**** Dataset entries

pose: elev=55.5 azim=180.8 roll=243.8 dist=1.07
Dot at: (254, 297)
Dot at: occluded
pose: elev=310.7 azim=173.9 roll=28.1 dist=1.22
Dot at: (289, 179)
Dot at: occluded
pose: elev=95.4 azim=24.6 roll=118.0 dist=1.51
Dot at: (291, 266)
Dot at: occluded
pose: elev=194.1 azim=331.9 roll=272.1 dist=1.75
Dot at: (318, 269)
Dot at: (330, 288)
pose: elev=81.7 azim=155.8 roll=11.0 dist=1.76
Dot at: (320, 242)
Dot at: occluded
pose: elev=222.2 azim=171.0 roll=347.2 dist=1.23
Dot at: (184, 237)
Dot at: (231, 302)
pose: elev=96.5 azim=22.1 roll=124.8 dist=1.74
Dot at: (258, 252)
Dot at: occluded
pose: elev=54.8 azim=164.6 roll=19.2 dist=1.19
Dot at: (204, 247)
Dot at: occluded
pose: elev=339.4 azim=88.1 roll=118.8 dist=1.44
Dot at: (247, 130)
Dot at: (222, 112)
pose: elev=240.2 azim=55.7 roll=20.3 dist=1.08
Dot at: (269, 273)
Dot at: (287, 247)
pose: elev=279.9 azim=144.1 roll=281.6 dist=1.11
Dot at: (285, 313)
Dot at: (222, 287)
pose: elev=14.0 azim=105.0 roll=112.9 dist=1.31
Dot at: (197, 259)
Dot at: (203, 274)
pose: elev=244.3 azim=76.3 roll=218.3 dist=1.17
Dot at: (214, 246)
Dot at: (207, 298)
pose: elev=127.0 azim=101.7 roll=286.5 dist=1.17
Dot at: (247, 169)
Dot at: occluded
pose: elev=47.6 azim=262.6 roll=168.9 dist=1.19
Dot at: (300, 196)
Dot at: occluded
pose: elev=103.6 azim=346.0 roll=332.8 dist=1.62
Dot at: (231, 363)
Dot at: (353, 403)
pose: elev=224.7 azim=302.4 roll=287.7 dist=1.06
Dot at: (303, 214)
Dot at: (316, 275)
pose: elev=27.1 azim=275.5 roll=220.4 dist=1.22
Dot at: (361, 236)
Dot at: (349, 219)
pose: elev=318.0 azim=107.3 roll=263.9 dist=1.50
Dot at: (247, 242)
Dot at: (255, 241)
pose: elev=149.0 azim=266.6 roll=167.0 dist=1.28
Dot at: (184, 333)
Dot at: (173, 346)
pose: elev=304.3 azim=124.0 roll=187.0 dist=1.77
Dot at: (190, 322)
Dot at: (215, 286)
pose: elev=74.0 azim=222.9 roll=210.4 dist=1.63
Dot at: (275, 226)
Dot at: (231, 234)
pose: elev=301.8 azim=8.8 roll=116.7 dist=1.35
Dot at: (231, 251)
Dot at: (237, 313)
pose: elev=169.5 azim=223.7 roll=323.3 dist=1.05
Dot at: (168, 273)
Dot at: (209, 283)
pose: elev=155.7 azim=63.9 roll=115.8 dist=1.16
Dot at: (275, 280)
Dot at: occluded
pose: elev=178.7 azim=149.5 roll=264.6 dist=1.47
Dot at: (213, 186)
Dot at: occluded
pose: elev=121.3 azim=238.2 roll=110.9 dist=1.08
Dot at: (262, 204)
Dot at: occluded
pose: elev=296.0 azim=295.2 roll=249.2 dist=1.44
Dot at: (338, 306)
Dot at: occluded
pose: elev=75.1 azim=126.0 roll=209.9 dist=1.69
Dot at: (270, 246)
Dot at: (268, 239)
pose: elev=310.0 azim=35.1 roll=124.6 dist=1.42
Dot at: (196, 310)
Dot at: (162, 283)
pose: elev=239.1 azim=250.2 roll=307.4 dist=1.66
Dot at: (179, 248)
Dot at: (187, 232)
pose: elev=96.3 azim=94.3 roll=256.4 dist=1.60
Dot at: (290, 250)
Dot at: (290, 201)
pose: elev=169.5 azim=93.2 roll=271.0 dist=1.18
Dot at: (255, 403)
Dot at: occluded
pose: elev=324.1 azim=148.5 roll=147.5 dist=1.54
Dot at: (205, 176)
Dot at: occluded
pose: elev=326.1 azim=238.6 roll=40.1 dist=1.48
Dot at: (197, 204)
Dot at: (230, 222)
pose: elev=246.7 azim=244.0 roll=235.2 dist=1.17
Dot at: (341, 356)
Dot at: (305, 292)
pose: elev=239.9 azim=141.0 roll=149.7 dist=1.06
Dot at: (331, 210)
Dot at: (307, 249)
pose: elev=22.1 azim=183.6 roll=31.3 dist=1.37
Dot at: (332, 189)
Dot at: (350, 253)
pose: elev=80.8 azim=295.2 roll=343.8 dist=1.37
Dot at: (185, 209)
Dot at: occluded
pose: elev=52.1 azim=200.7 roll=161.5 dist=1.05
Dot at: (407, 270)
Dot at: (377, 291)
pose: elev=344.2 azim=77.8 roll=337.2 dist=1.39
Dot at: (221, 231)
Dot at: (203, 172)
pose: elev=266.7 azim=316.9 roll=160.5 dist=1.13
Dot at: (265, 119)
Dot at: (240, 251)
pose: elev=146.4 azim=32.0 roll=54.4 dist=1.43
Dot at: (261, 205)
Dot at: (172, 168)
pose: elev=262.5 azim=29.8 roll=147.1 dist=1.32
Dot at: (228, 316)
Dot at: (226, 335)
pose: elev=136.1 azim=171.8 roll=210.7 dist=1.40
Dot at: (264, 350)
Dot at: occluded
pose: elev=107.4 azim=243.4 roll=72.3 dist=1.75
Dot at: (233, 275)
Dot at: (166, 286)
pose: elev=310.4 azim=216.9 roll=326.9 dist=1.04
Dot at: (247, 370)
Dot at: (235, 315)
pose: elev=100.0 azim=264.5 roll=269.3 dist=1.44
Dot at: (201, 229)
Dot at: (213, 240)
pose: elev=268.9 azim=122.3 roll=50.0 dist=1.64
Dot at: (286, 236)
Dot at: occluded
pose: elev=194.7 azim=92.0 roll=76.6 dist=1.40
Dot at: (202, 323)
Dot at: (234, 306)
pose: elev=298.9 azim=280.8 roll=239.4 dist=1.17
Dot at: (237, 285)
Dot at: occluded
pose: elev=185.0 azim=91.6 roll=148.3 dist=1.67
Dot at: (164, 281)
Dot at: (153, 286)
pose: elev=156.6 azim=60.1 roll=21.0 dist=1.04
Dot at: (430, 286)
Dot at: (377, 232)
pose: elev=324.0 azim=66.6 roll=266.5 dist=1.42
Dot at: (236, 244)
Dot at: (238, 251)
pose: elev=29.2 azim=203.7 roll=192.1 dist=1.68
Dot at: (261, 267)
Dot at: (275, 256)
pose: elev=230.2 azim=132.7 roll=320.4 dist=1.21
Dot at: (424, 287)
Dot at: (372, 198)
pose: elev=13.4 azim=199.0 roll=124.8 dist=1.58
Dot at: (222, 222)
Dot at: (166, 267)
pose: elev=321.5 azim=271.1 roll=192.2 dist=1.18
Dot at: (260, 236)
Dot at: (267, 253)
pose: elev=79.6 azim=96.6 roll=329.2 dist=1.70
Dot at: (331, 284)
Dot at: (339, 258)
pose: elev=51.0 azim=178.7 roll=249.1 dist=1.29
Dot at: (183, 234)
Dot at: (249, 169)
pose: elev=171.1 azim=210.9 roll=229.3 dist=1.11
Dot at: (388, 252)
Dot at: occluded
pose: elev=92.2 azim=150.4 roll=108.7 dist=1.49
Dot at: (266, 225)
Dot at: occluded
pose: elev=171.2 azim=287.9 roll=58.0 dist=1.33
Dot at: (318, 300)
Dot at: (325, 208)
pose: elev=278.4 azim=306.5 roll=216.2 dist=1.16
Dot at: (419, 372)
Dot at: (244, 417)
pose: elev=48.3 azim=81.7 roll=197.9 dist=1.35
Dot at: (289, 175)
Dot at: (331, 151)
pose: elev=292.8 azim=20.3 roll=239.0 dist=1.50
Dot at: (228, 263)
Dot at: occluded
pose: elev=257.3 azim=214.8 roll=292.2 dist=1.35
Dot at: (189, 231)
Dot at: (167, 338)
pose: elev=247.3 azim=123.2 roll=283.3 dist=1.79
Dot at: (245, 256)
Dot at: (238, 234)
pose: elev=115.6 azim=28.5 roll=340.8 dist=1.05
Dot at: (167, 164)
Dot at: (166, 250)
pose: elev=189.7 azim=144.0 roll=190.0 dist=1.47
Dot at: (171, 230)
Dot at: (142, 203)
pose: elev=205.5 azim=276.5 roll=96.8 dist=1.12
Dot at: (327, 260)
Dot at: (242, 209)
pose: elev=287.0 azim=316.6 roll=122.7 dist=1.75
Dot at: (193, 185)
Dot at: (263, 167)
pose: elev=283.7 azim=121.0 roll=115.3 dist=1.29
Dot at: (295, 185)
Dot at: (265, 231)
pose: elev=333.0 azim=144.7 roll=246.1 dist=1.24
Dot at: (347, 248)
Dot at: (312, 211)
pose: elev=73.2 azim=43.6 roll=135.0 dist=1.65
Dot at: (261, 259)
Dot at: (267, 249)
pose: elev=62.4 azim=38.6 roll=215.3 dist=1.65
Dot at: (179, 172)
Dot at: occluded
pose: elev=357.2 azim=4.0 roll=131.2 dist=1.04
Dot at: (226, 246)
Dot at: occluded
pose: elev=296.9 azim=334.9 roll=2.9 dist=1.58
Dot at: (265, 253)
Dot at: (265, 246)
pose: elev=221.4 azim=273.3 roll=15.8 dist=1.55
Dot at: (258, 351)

********

Rewrite the part of the entries that opens with the line containing "pose: elev=127.0 azim=101.7" and closes with the line containing "Dot at: (316, 275)", replacing "pose" with "view" and keeping everything else the same.

Correct output —
view: elev=127.0 azim=101.7 roll=286.5 dist=1.17
Dot at: (247, 169)
Dot at: occluded
view: elev=47.6 azim=262.6 roll=168.9 dist=1.19
Dot at: (300, 196)
Dot at: occluded
view: elev=103.6 azim=346.0 roll=332.8 dist=1.62
Dot at: (231, 363)
Dot at: (353, 403)
view: elev=224.7 azim=302.4 roll=287.7 dist=1.06
Dot at: (303, 214)
Dot at: (316, 275)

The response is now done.